= Selected text =
+-------+

If the size of the pellets you are feeding him is the 1 mm NLS, then you are feeding him 1 2.5 mm pellet every day. If he is thriving and active he is getting enough food for him. I may sound like an old (I am) grouch but if you don't take into account the size of the pellets you really don't know how much you are feeding your guy. 

Putting it into a more practical perspective if you went into the grocery and checked the prices of a container of coffee and found that one was $5.00 and the other was $7.50 you would most likely buy the cheaper one. If you checked and found that the price of the $5.00 one was $0.31 a lb and the other was $0.23 a lb which would you buy?


----------



## Cody27 (Feb 18, 2014)

Currently we are feeding total of 8 pellets daily (4 AM/4 PM) of Omega One Buffet. Is that too much? He looks like he is doing fine. When we were feeding Hikari Bio-Gold pellets, we were giving him 10 daily (5 AM/ 5 PM), but decided to cut back when we started the Omega One. Both the Hikari and the Omega are so tiny that I can barely pick one up out of the container! The NLS pellets do look bigger, so, when we feed him those, we can cut back a pellet or two. 

Heck, neither of us know what a 1 mm size is, other than reading the word "micro".

+-------+

= Given data =
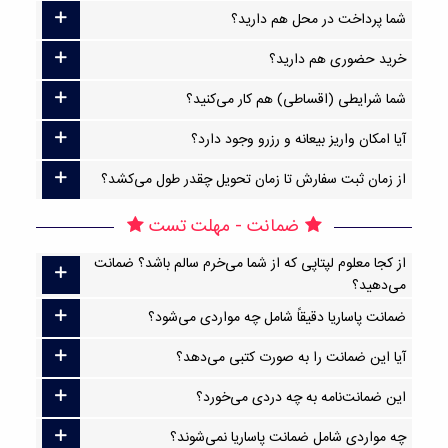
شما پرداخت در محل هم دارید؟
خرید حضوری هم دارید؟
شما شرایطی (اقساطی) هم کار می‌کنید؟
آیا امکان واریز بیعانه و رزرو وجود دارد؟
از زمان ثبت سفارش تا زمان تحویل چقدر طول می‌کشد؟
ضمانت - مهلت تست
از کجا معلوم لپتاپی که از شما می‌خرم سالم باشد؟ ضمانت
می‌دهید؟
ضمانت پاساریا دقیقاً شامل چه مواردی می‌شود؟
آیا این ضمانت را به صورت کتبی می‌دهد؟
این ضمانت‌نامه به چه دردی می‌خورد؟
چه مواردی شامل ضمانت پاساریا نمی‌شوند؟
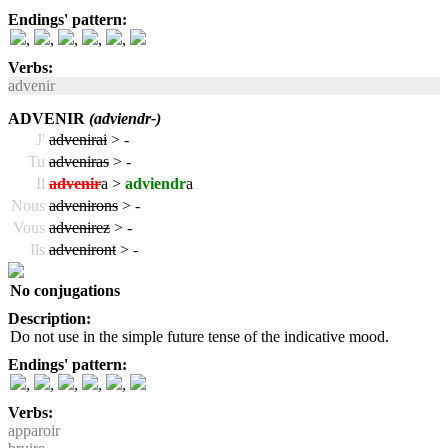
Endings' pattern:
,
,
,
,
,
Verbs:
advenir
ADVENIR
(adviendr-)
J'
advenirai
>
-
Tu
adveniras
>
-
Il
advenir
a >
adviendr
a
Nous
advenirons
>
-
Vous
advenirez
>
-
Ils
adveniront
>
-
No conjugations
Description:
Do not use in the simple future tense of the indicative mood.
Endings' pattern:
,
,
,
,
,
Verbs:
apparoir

+-------+

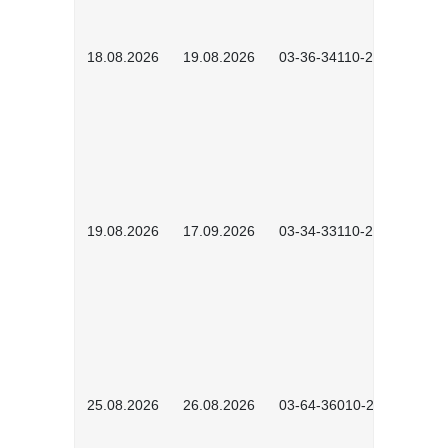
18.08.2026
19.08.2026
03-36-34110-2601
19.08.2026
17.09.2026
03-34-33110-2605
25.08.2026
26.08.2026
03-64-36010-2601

+-------+

= Your goal =
Please pick up the forum thread on feeding pellets after its last sentence and continue it.

= Answer to the exercise =
So many people feed different amounts that it's really hard to ask for a recommendation.



FirstBetta said:


> If the size of the pellets you are feeding him is the 1 mm NLS, then you are feeding him 1 2.5 mm pellet every day. If he is thriving and active he is getting enough food for him. I may sound like an old (I am) grouch but if you don't take into account the size of the pellets you really don't know how much you are feeding your guy.
> 
> Putting it into a more practical perspective if you went into the grocery and checked the prices of a container of coffee and found that one was $5.00 and the other was $7.50 you would most likely buy the cheaper one. If you checked and found that the price of the $5.00 one was $0.31 a lb and the other was $0.23 a lb which would you buy?


----------



## FirstBetta (Jun 14, 2013)

NLS foods list the size on the top of the label on each type.


----------



## Cody27 (Feb 18, 2014)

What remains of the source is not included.